Строго говоря, сюжет романа достаточно бесхитростен и прост: в 1999 году главный герой просыпается то ли после летаргического сна, то ли благодаря научным криогенным технологиям в состоянии полной амнезии. То есть он не помнит о своей жизни решительно ничего. Но постепенно под наблюдением доктора Гейгера и медицинской сиделки Валентины начинает припоминать всевозможные сведения о своей личной и общественной жизни.
Ухаживающие за больным люди тоже ведут себя непонятно: Валентина норовит забраться в койку пациента, потом выясняется, что и с Гейгером у них загадочные отношения. Доктор тоже хорош – приносит больному коньяк и тому подобное.
Пациент понемногу приходит в себя и начинает фиксировать свои воспоминания: по требованию докторов он записывает всё, что вспоминает. Этот клинический дневник особенно радует нас тем, что его автор старательно фиксирует дни недели: понедельник, вторник и т.д., что, конечно же, одаривает читателей бездной полезной информации.
Эта беспорядочная, разрозненная история болезни, собственно, и составляет канву повествования. Ничто ни с чем практически не связывается, путается, сбивается. Невольно думаешь, что если бы сотрудники типографии при наборе такой книги рассыпали вёрстку, а потом наугад составили её заново, то ничего принципиально не изменилось бы: читатели вряд ли обратили бы на это внимание.
Среди записанных эпизодов есть более или менее внятные, но общий смысл остаётся за пределами восприятия. Хотя некоторая логика повествования всё же просматривается: воссоздаваемая история жизни нашей страны и её жителей в ХХ столетии предстаёт как бессмысленная, мрачная, зловещая фантасмагория. Подумать только, какая свежая, оригинальная мысль! Вот образчик такого рода прозы: «Вопль женщины, у которой расстреляли мужа, отняли пятерых детей и отправили на Соловки. Там её изнасиловали и заразили дурной болезнью. О болезни ей сообщил врач. У крыльца лазарета она каталась по мёрзлой земле. Её сначала не били, приказывали подняться. Затем начали бить сапогами – всё сильнее и чаще, входя во вкус и зверея. Она кричала громко и тонко, коротко замолкая после ударов под дых. Самым страшным в её вопле была не сила, а неженская басовая нота, завершавшая каждый её тонкий крик».
Можно цитировать и дальше, только зачем? Признаться, что и мне пришлось дочитывать эту книгу только по обязанности рецензента. По своей воле никогда бы этого делать не стал. Последние страницы пришлось буквально домучивать. А каково же было писать?! Но самое странное состоит вот в чём: окружающая нас жизнь с её прошлым и настоящим представляет собой неисчерпаемый кладезь материала, а мы сплошь и рядом встречаем авторов, которые готовы до бесконечности высасывать из пальца и накручивать сюжеты, далёкие от реальности. Изображать парадействительность с паралюдьми. И ведь у них находятся бесчисленные читатели и почитатели!

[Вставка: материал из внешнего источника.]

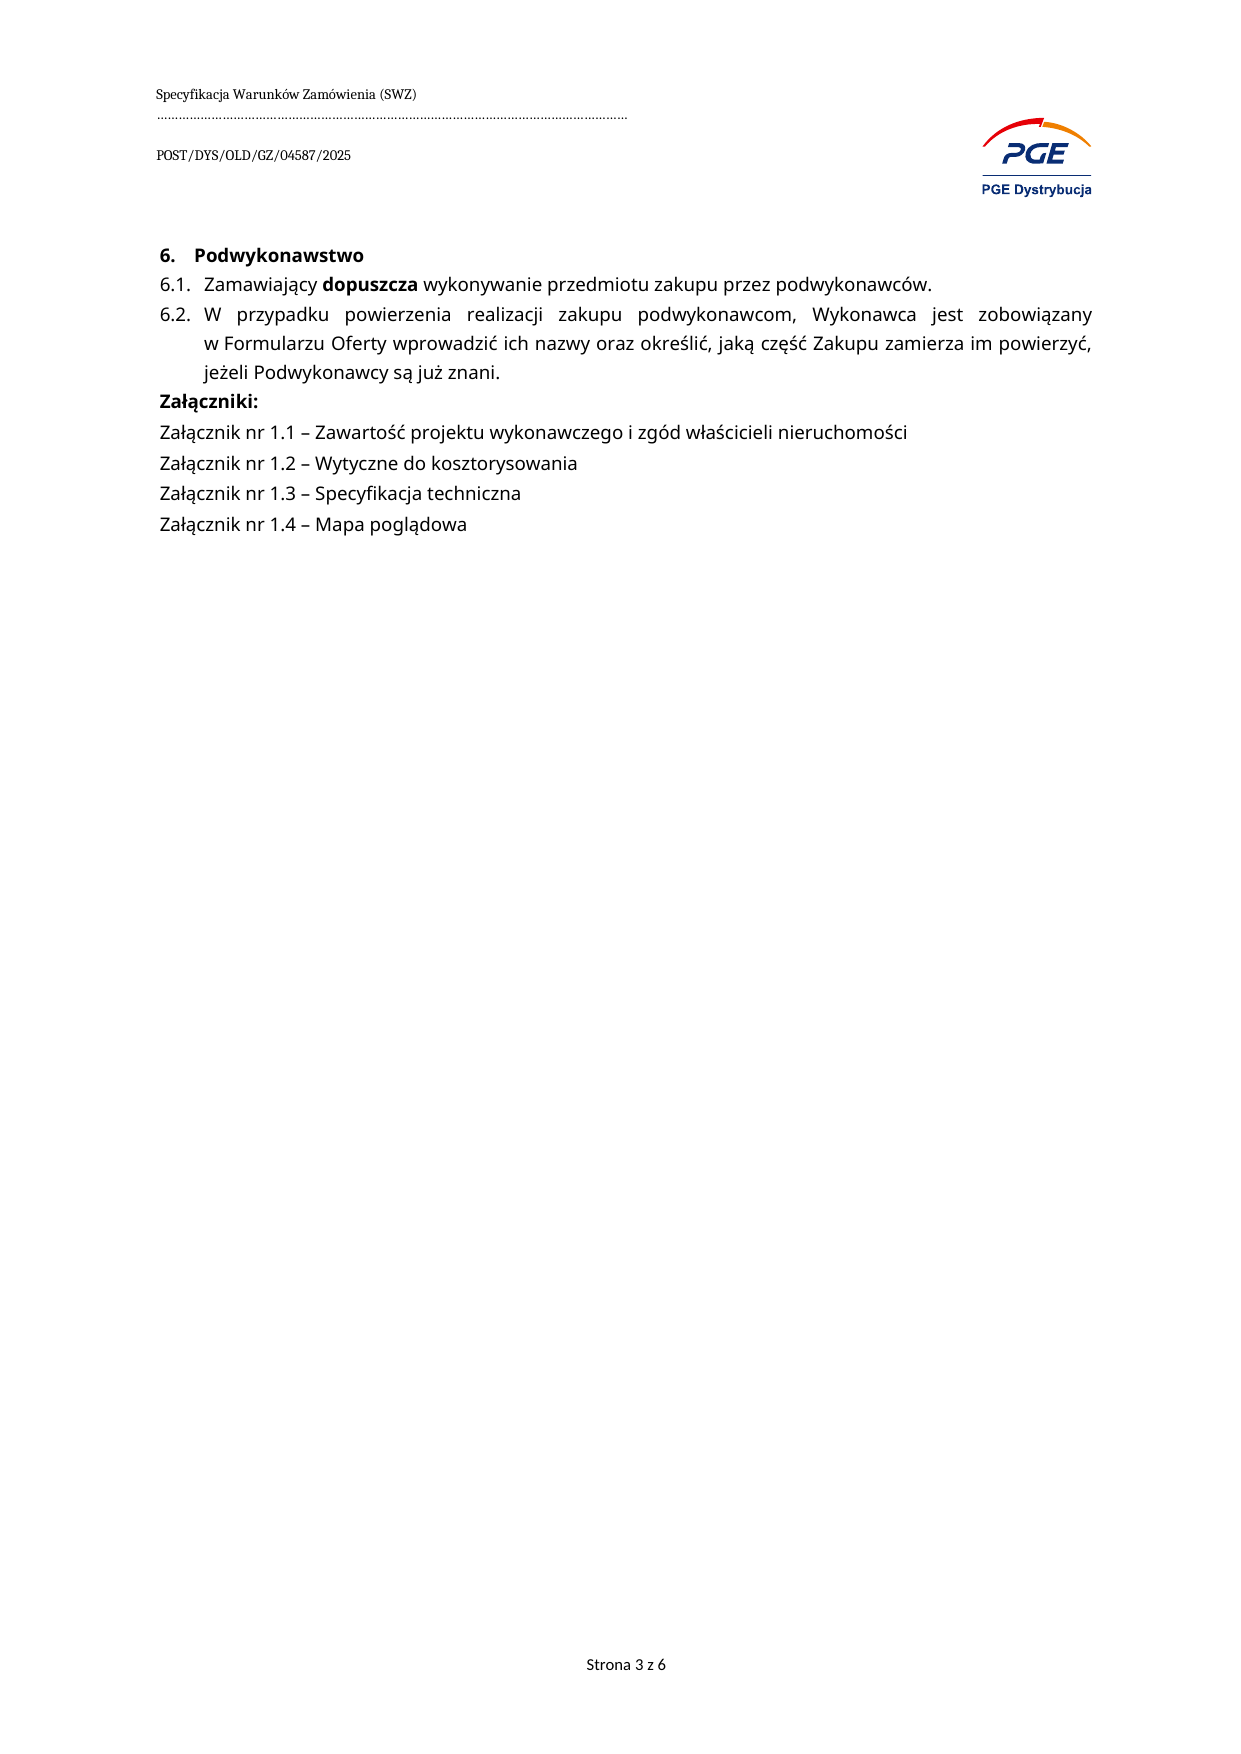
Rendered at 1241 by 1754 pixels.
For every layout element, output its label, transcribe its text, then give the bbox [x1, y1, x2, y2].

text Załącznik nr 1.1 – Zawartość projektu wykonawczego i zgód właścicieli nieruchomości [159, 419, 1093, 445]
text Załączniki: [159, 389, 1093, 414]
list W przypadku powierzenia realizacji zakupu podwykonawcom, Wykonawca jest zobowiązany w Formularzu Oferty wprowadzić ich nazwy oraz określić, jaką część Zakupu zamierza im powierzyć, jeżeli Podwykonawcy są już znani. [159, 301, 1093, 385]
list Podwykonawstwo [159, 242, 1093, 268]
list Zamawiający dopuszcza wykonywanie przedmiotu zakupu przez podwykonawców. [159, 272, 1093, 297]
text Załącznik nr 1.3 – Specyfikacja techniczna [159, 481, 1093, 506]
text Załącznik nr 1.4 – Mapa poglądowa [159, 511, 1093, 537]
text Załącznik nr 1.2 – Wytyczne do kosztorysowania [159, 450, 1093, 475]
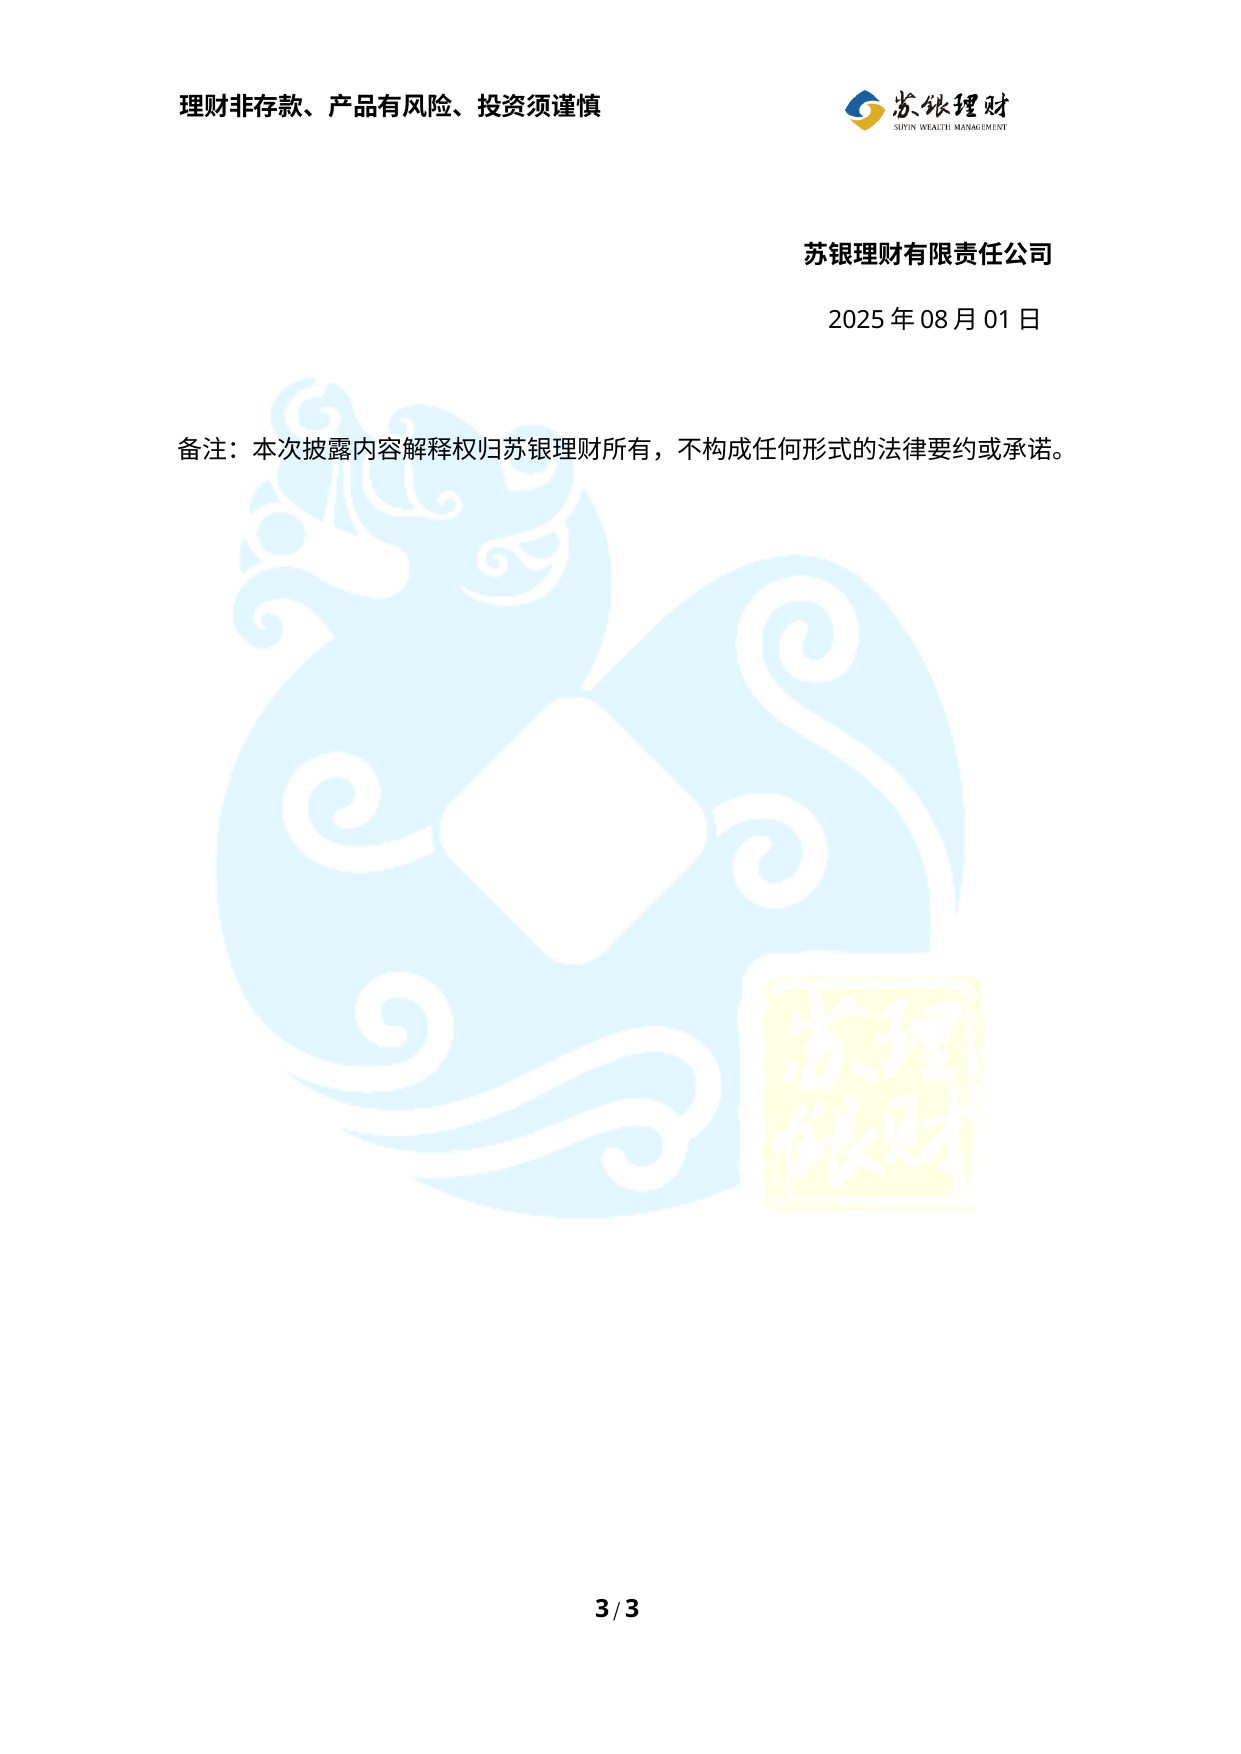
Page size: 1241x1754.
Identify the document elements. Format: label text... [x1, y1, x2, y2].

text 备注：本次披露内容解释权归苏银理财所有，不构成任何形式的法律要约或承诺。 [177, 416, 1053, 481]
text 苏银理财有限责任公司 [177, 221, 1053, 286]
text 2025年08月01日 [177, 286, 1042, 351]
picture [820, 72, 1039, 143]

Есть в прозе Е. Водолазкина и своего рода культурный слой. Его герои то читают «Робинзона Крузо», то вспоминают про Варлама Шаламова, то повторяют «Отче наш». В какой-то момент появляется тема Александра Блока с его мрачноватым стихотворением про летуна: надо же чем-то оправдать название «Авиатор». Но не это определяет настроение книги, главное в ней – следователи, стукачи, охранники, вертухаи, зэки, да и то все какие-то нереальные, придуманные. Порождённые потоком болезненных воспоминаний мутного героя. Появляется, разумеется, палач Сталин: куда без него! Везде сквозит всё та же недобрая, подозрительная, мрачная интонация.
В прошлом году по таинственному решению властей нам предлагалось написать тотальный диктант по тексту Е. Водолазкина «Волшебный фонарь». Со страхом думаю: а вдруг теперь всей стране порекомендуют проверить свою грамотность по новому роману сочинителя? Честно говоря, не хотелось бы этим заниматься. Уж если и переписывать какой-нибудь текст, так лучше, как кажется, того же Николая Васильевича Гоголя. Например, его знаменитый «Нос» или «Записки сумасшедшего».